■ **Text passage**
* * *
Sound can be understood as the pressure fluctuation in a medium. Acoustics is the study of sound propagation in a medium; AeroAcoustics deals with the study of noise generated by air. Examples include the flow around the landing gear of an aircraft, or the buffeting noise caused when driving along with the window/sunroof open. As a result of the stringent conditions imposed on the Aircraft industries to limit noise pollution, focus is now shifting towards predicting the noise generated by a given aerodynamic flow. Similarly, in the automotive industry, passenger comfort is of great importance, so OEMs are keen to minimise unnecessary noise sources.

AeroAcoustics is an advanced field of fluid dynamics in which the flow scale is removed to the acoustic levels. The first advance in the field of AeroAcoustics was made by Sir James Lighthill when he presented an "Acoustic Analogy". With proper manipulation of the Euler equations, he derived a wave equation based on pressure as the fluctuating variable, and the flow variables contributing to the source of fluctuation. The resulting wave equation can then be integrated with the help of Green's Function, or can be integrated numerically. Thus, this equation can represent the sound propagation from a source in an ambient condition. With the success of the acoustic analogy, many improvements were made on the derivation of the wave equation. Two common form of the equation used in the acoustic analogy are the Ffowcs Williams - Hawkins equation and the Kirchhoff's Equation.

Although the Acoustic Analogy solves the problem of noise prediction to a great extent, focus is now shifting towards direct computation, in which noise is computed directly by the flow solver. Of course the acoustic analogy is still applied in far field propagation, but near field sound generation is resolved to a large extent. Large Eddy Simulation is widely used for these studies. DNS is still unuseable for problems of practical dimensions; industries require a code that can provide them results in a day, not a month. Hence, RANS based models (like JET3D by NASA) are widely used in industry.

One of the main difficulties in Computational AeroAcoustics is the scale of the problem. Acoustic waves have a high velocity relative to the flow structures and, at the same time, are nearly 10 orders of magnitude smaller. Also, due to the propagation to long distances, the numerical scheme should be less dissipative and less dispersive. The CFD solvers have inherent dissipation to ensure stability. This makes most robust CFD solvers incapable of simulating acoustic flows. Advanced schemes such as Dispersion Relation Preserving (DRP) schemes, compact schemes etc., aim at a less dispersive solution. Still, given the limits of current computational capability, acoustic computation for a problem of practical interest is still out of reach.
* * *
■ **Data section**
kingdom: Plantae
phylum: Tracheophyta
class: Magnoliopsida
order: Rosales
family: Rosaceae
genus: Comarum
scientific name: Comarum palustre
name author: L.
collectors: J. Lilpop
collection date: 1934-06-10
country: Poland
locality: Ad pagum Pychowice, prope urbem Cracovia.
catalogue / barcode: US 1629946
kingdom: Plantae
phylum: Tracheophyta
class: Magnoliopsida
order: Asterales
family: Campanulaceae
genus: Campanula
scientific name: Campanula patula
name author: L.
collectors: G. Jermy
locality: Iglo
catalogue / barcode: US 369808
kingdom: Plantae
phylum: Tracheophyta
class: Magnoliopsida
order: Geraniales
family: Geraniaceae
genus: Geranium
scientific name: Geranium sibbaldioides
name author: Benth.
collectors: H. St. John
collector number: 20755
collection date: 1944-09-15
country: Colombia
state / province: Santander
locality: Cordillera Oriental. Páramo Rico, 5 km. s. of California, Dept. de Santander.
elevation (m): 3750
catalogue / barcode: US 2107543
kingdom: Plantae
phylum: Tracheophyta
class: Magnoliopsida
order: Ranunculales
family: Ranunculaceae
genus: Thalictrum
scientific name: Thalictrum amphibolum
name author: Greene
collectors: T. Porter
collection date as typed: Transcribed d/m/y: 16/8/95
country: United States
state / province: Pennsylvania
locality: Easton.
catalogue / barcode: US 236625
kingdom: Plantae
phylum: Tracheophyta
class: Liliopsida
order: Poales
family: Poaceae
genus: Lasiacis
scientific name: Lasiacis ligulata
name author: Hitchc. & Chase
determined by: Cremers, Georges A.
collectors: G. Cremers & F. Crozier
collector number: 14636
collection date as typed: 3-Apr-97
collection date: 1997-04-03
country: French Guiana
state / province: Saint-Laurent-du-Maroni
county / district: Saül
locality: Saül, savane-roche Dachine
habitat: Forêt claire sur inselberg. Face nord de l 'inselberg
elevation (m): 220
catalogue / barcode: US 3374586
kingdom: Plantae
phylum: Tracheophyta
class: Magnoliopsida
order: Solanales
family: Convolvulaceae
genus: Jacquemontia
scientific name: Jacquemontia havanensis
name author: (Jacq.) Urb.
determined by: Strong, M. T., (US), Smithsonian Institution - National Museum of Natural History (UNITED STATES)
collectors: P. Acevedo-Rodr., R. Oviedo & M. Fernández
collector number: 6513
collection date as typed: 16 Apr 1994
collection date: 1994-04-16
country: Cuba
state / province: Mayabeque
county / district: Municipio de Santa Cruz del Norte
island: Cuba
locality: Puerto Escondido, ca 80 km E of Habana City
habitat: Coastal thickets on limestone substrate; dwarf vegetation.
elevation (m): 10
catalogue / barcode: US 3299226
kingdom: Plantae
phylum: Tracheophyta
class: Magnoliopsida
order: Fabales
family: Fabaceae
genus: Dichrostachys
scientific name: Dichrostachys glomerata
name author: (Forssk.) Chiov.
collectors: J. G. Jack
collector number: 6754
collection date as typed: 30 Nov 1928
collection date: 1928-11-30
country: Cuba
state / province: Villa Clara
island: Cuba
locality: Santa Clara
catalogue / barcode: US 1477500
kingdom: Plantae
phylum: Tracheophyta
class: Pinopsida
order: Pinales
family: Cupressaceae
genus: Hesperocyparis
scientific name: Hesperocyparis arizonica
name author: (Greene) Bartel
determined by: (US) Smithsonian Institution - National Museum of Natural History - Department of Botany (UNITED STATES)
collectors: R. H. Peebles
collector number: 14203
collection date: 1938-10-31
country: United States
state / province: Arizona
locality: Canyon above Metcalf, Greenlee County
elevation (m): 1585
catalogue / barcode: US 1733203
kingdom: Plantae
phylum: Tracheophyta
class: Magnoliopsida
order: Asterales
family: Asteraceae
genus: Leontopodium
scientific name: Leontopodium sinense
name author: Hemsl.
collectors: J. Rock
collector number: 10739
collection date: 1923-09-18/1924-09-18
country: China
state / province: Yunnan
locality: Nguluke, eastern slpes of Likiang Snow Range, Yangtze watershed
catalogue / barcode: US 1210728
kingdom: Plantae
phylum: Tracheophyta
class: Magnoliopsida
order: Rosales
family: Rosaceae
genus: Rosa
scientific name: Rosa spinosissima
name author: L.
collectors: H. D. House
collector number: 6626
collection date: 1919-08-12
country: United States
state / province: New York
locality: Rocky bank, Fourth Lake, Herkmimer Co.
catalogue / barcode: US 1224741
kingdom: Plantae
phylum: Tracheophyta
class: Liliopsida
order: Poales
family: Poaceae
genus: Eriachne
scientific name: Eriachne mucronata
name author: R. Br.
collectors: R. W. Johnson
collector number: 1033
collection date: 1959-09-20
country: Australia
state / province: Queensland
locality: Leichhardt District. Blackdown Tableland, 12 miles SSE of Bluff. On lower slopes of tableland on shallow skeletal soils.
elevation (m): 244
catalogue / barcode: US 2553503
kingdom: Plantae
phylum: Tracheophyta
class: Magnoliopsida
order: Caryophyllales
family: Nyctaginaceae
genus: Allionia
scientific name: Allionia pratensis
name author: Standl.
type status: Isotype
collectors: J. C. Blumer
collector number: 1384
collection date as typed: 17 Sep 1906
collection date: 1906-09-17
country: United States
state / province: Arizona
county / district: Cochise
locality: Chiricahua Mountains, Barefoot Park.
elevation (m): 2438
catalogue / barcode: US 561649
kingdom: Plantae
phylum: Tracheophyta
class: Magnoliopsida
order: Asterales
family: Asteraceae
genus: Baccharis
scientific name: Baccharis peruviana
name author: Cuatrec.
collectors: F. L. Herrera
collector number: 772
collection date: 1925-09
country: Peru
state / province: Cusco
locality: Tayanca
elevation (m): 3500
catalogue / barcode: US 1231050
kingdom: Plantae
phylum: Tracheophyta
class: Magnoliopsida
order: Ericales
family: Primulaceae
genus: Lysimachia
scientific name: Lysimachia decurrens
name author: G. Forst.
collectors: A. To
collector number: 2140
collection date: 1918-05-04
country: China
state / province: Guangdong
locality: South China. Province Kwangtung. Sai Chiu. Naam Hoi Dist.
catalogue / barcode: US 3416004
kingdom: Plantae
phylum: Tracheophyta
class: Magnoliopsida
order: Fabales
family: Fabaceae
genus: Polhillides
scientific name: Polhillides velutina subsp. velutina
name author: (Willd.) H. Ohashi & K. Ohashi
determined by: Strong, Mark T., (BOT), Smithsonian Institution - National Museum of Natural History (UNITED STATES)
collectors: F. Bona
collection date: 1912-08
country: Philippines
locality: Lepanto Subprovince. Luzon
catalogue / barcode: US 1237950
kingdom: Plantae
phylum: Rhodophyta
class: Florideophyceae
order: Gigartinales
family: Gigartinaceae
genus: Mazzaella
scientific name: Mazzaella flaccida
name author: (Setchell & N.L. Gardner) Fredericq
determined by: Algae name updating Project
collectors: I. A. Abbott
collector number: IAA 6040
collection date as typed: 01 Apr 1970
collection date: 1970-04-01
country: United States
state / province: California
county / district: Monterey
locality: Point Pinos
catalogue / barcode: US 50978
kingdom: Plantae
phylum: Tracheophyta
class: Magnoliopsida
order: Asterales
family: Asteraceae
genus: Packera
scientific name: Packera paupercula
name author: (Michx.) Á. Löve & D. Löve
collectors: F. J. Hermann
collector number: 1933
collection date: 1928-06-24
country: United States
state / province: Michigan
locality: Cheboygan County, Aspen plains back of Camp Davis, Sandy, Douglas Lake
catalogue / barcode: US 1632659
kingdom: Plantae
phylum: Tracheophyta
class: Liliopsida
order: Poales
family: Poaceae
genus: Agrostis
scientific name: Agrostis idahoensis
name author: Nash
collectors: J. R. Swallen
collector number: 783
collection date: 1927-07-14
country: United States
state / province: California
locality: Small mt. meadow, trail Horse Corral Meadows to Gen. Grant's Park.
* * *
■ **The task**
Write out the part of the aeroacoustics passage starting at "Sound can be" and ending at "unnecessary noise sources.". The entries have no connection to the aeroacoustics passage.

■ **Solution for this exercise**
Sound can be understood as the pressure fluctuation in a medium. Acoustics is the study of sound propagation in a medium; AeroAcoustics deals with the study of noise generated by air. Examples include the flow around the landing gear of an aircraft, or the buffeting noise caused when driving along with the window/sunroof open. As a result of the stringent conditions imposed on the Aircraft industries to limit noise pollution, focus is now shifting towards predicting the noise generated by a given aerodynamic flow. Similarly, in the automotive industry, passenger comfort is of great importance, so OEMs are keen to minimise unnecessary noise sources.